Anschober: "Inakzeptabel"

"Das ist inakzeptabel", sagte Anschober zum STANDARD. Vor zwei Wochen habe ÖVP-Chef und Ex-Bundeskanzler Sebastian Kurz eine pragmatische Lösung für den Verbleib der österreichweit 881 im Asylverfahren befindlichen Lehrlinge angekündigt – dies jedoch erst als Beschluss einer künftigen Bundesregierung unter seiner Beteiligung.

So lange könne nicht zugewartet werden, sagte Anschober. Er kündigte an, den Parlamentsfraktionen zeitnah konkrete Vorschläge für eine "gesetzliche Korrektur" vorlegen zu wollen, "um den Lehrlingen während ihrer Ausbildung Aufenthaltssicherheit zu geben".

Falls sich dafür eine Mehrheit finde, werde er die Fraktionen um ein "möglichst breites" Einbringen eines entsprechenden Antrags am 25. September in Nationalrat ersuchen, so Anschober. Die Regelung könnte bei der Parlamentssitzung am 26. September beschlossen werden.

Drei Bleibelösungen

Für eine "einfache und kurzfristig umzusetzende" Lehrlingsbleibelösung gibt es laut Anschober drei Möglichkeiten. Entweder man ändere das Bleiberecht, "indem wirtschaftliche Interessen in die Abwägung bei der Zuerkennung einfließen". Denkbar sei auch, den Lehrlingen Anträge im Inland für eine Rot-Weiß-Rot-Karte nach negativem Abschluss ihres Asylverfahrens zu ermöglichen.

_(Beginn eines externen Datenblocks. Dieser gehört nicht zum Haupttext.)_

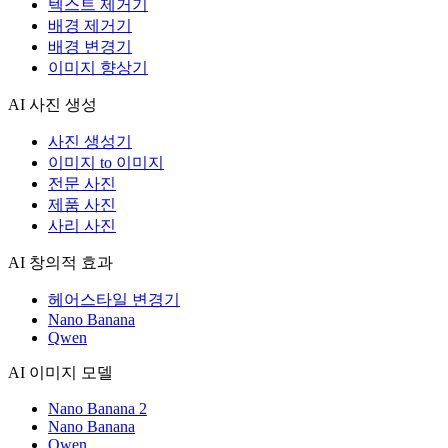
텍스트 제거기
배경 제거기
배경 변경기
이미지 향상기
AI 사진 생성
사진 생성기
이미지 to 이미지
전문 사진
제품 사진
사리 사진
AI 창의적 효과
헤어스타일 변경기
Nano Banana
Qwen
AI 이미지 모델
Nano Banana 2
Nano Banana
Qwen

Oder aber man schaffe einen neuen Aufenthaltstitel namens "besondere Integrationsleistung" im Niederlassungs- und Aufenthaltsgesetz. Anschober: "Jetzt geht es um den politischen Willen. Es hängt alles an der ÖVP. Es geht um die Umsetzung von Versprechungen oder Wortbruch."

Hilfe in Härtefällen

Am Dienstag vor dem Abflug hatten sich Unterstützer und Rechtsvertreter unterdessen intensiv bemüht, auf Grundlage der geleakten Liste in Härtefällen von Höchstgerichten Ausreisestopps zu erwirken. So etwa für die siebenköpfige Familie M. – vier Erwachsene und drei Kinder, darunter ein eineinhalbjähriges Mädchen –, die sich schon im Rückkehrzentrum Schwechat befand. In diese Containeranlage unweit des Wiener Flughafens müssen ausreisepflichtige, aber -unwillige Ausländer übersiedeln.

Beim Verfassungsgerichtshof hatte Familie M. eine Beschwerde samt Antrag auf Aufschiebung des Rücktransports eingelegt. Auf der Liste war sie dennoch vermerkt. Am Montag schließlich, so der Helfer, sprach der VfGH die aufschiebende Wirkung aus.

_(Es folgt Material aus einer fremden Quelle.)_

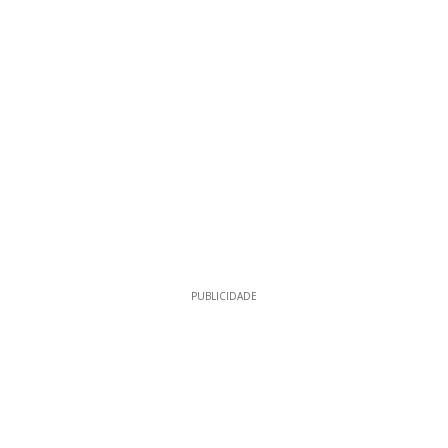
PUBLICIDADE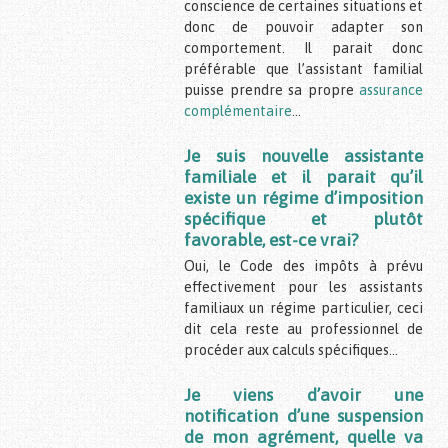
conscience de certaines situations et
donc de pouvoir adapter son
comportement. Il parait donc
préférable que l’assistant familial
puisse prendre sa propre
assurance
complémentaire
…
Je suis nouvelle assistante
familiale et il parait qu’il
existe un régime d’imposition
spécifique et plutôt
favorable, est-ce vrai?
Oui, le Code des impôts à prévu
effectivement pour les assistants
familiaux un régime particulier, ceci
dit cela reste au professionnel de
procéder aux calculs spécifiques…
Je viens d’avoir une
notification d’une suspension
de mon agrément, quelle va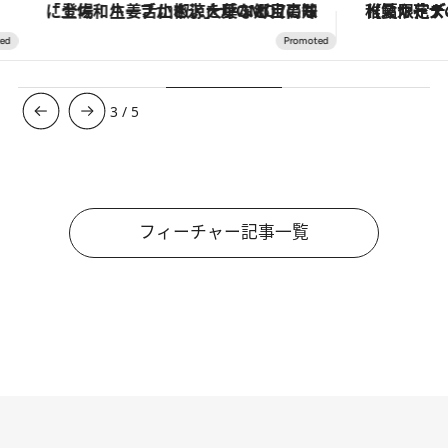
「土佐和ハーブかき氷」がOMO7高知に登場！生姜、山椒、大葉など目にも舌にも涼を呼ぶ郷土の味
【夏限定ディナーコース】旬を迎
3
/
5
フィーチャー記事一覧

Gerungen wurde auch um zwei psychisch schwerkranke Männer, die nach Kabul gebracht werden sollten. Einem Mann mit Intelligenzminderung gewährte der Verfassungsgerichtshof in letzter Minute aufschiebende Wirkung, dem zweiten versagte der Europäische Gerichtshof für Menschenrechte eine Interim Measure, die seinen vorübergehenden Verbleib ermöglicht hätte.

Stellungnahme des Ministeriums

In dem Flieger hätten sich weder Frauen noch Familien oder unbegleitete Minderjährige befunden, sondern ausschließlich alleinreisende volljährige Männer, heißt es in einer Stellungnahme des Innenministeriums. Es habe sich "ausschließlich um Personen gehandelt, deren Verfahren rechtskräftig negativ abgeschlossen wurde und die sich trotz der vollstreckbaren Verpflichtung zur Ausreise weiterhin in Österreich aufhielten".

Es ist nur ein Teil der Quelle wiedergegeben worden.